Testing is all about getting confidence that your code is correct. As you say, this technique can find bugs, and so when it then ceases to find bugs in a given bit of code even as you increase the load it gives you confidence that your code is working.

However, I’ve been doing lots of multi-threaded work in C++ recently, and I’m painfully aware that multi-threaded synchronization is one aspect that is particularly hard to test: you need to carefully think through the synchronization requirements before coding.

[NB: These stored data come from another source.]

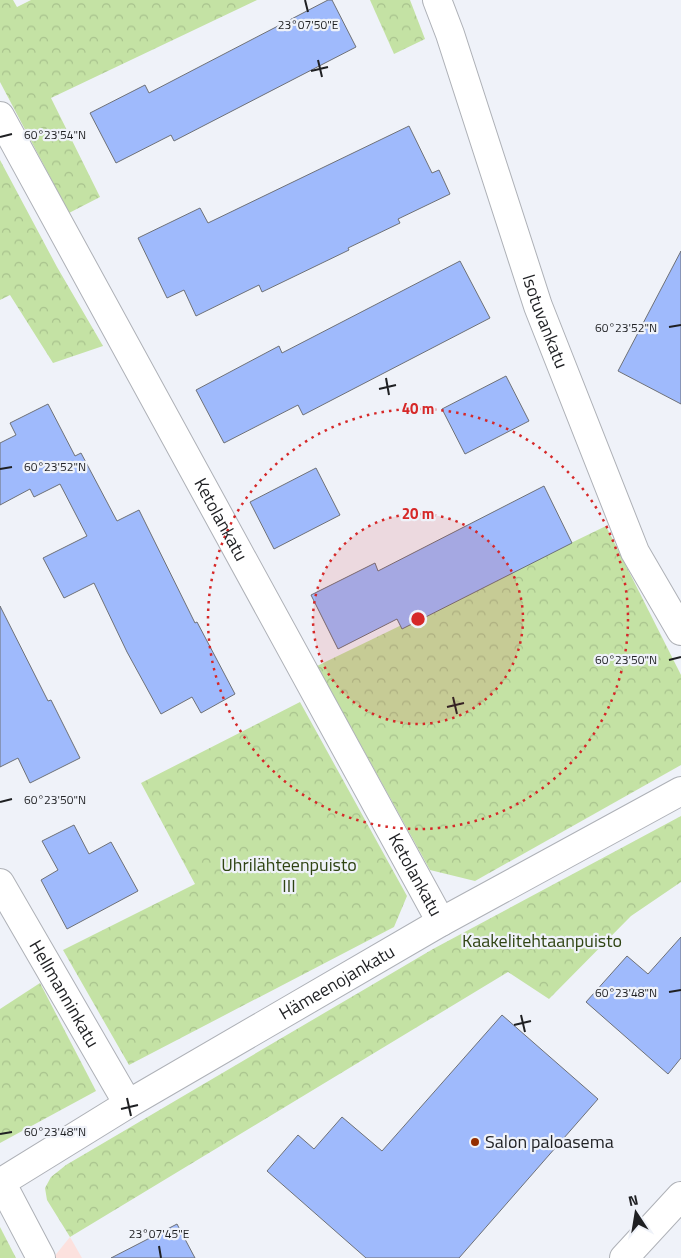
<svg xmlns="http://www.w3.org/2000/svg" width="681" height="1258" viewBox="0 0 681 1258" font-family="'Titillium Web',sans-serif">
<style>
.commercial{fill:#fce1de}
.park{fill:url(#park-crowns)}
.building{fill:#9fbafc;stroke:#6e7177}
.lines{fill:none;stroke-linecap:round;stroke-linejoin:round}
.minor-casing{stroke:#aeb1b7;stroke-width:30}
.minor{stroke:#fff;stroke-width:28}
.ticks{fill:none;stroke:#1f2023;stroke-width:2}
.ring{fill:none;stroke:#d62828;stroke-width:2.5;stroke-dasharray:2.5 5}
.poi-dot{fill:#942e00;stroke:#eff2f9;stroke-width:2}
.labels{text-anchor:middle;stroke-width:4.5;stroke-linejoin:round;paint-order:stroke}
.street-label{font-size:18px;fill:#1f2023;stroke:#eff2f9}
.park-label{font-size:18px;fill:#2f4413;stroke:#eff2f9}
.poi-label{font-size:18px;fill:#1f2023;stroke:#eff2f9;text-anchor:start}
.ticks-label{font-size:12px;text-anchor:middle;fill:#1f2023;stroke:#eff2f9;stroke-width:4.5;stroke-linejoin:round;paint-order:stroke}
.centre{fill:#d62828;stroke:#eff2f9;stroke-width:2.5}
.ring-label{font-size:15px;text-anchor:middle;font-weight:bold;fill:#d62828;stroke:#eff2f9;stroke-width:4.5;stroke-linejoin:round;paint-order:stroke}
</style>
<defs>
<pattern id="park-crowns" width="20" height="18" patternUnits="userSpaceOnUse" patternTransform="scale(1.25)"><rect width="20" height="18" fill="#c4e2a4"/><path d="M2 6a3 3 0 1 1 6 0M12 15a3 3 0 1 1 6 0" fill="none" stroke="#a8c28d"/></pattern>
</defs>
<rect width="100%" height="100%" fill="#eff2f9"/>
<path class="commercial" d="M70,1237L82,1258H53Z"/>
<g class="park">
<path d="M0,0H13L17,7L31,0H257L51,98L100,197L69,213L0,82Z"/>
<path d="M370,0H410L425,39L394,54Z"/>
<path d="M0,160L57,267L103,346L53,363L10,295L0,300Z"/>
<path d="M606,526L681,675V765L475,881L430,870L317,666Z"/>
<path d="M300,702L407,896L394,927L129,1065L63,950L195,884L141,783Z"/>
<path d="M681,816V882L631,916L549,999L508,972L70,1237L47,1200L45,1188L51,1177L66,1165L433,949Z"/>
<path d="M40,983L96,1091L0,1143V1009Z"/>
<path d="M0,1227L16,1258H0Z"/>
</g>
<g class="building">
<path d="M328,0H332L356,47L174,141L171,135L116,163L90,113L145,85L149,93Z"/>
<path d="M409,126L432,173L439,170L450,194L398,219L400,223L348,248L349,250L262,292L259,285L196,316L184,290L167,298L138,238L200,208L208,223Z"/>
<path d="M681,251V404L618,371Z"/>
<path d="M460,261L490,318L303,415L298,405L224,443L196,390L279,346L282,353Z"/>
<path d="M506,376L529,421L465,454L442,409Z"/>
<path d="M48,404L75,456L81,453L117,521L139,510L195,623L197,622L235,694L201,713L192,697L161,714L127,652L94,583L64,598L43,558L87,536L60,484L34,497L30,489L0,505V443L16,435L10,423Z"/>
<path d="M316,468L340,515L274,549L250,502Z"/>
<path d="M544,486L572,543L402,629L397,619L338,649L311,595L375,563L378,571Z"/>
<path d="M0,606L48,701L51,700L80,758L30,783L18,758L0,767Z"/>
<path d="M74,825L89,854L111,842L138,891L67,929L41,880L58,870L42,841Z"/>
<path d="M681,937V1058L668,1074L586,1002L627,956L648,974Z"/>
<path d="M502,1015L598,1099L459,1258H366L267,1171L298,1135L314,1149L342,1117L382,1151Z"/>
<path d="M177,1224L195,1258H111Z"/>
</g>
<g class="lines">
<defs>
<g id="minor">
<path id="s1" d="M437,0L450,34L538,306L635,552L681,631"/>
<path id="s2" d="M0,116L441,922"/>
<path id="s3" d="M0,883L128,1104"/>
<path d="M1,1182L41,1258"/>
<path id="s4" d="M0,1183L128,1104L441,922L681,791"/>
<path d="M624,1258L681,1196"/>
</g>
</defs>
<use href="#minor" class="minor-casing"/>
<use href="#minor" class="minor"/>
</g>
<path class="ticks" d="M305,0L308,12M318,60L322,77M311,71L328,67M0,137L12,134M669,327L681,325M386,378L389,395M379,389L396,385M0,469L12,467M669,660L681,657M453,697L457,714M447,707L464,703M0,802L12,799M669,992L681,990M521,1015L525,1032M514,1025L531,1021M127,1098L131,1116M121,1109L138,1105M0,1134L12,1132M159,1246L161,1258"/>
<circle cx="418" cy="619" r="105" fill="#d62828" fill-opacity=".12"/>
<g class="ring">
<circle cx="418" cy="619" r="105"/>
<circle cx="418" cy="619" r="210"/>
</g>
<circle class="poi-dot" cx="475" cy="1142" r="5"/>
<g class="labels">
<g class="street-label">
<text dy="6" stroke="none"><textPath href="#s1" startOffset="339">Isotuvankatu</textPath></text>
<text dy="6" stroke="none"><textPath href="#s2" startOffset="460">Ketolankatu</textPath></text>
<text dy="6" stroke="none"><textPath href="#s2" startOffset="865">Ketolankatu</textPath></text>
<text dy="6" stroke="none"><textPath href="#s4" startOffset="392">Hämeenojankatu</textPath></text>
<text dy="6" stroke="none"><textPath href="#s3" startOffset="128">Hellmanninkatu</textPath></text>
</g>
<g class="park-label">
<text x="289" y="871">Uhrilähteenpuisto<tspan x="289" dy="21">III</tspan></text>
<text x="542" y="947">Kaakelitehtaanpuisto</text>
</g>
<g class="poi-label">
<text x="485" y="1148">Salon paloasema</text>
</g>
</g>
<g class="ticks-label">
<text x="308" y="29">23°07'50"E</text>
<text x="55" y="139">60°23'54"N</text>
<text x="626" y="332">60°23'52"N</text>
<text x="55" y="471">60°23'52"N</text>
<text x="626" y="664">60°23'50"N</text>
<text x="55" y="804">60°23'50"N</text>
<text x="626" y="997">60°23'48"N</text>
<text x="55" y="1136">60°23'48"N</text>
<text x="159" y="1238">23°07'45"E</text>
</g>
<circle cx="418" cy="619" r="8" class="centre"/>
<g class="ring-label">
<text x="418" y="414">40 m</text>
<text x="418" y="519">20 m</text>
</g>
<g transform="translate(636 1213) rotate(348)" stroke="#eff2f9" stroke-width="4" paint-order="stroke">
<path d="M0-4L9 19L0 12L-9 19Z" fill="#1f2023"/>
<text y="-8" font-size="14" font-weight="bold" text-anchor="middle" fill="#1f2023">N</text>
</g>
</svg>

This style of testing should be used sparingly and only to assert behavior that can’t be tested some other, more deterministic way. I do think it can be very effective, and while there is always a chance the “bad behavior” doesn’t surface for small sets, that chance rapidly nears zero once you increase the sample and thread sizes. For example, for the project where this technique was first employed, we consistently saw issues with sample sets as small as 10 with 2 threads. When we were close a solution, we cranked the sample set to 1k and 5k with 50-100 threads to see if it would break under extreme load. With that data size and load, we were confident that we’d found the right solution.

There may be scenarios where multi-cpu configurations expose some unexpected behavior, but in the example and sample code, there are no such scenarios. There is no shared state between invocations and you can run as many concurrent threads as the VM can handle, on any number of CPUs without issue. It’s a rather simple solution to fairly common real world problem.

Also, there is the issue of visibility. On single CPU systems, or dual-core systems that share a cache between cores, threads may see changes to data made by other threads even when suitable synchronization is not being used. If the application is then run on a true multi-processor system, such latent bugs may be exposed.

So: this is a worthwhile tool to have, but it’s not a silver-bullet.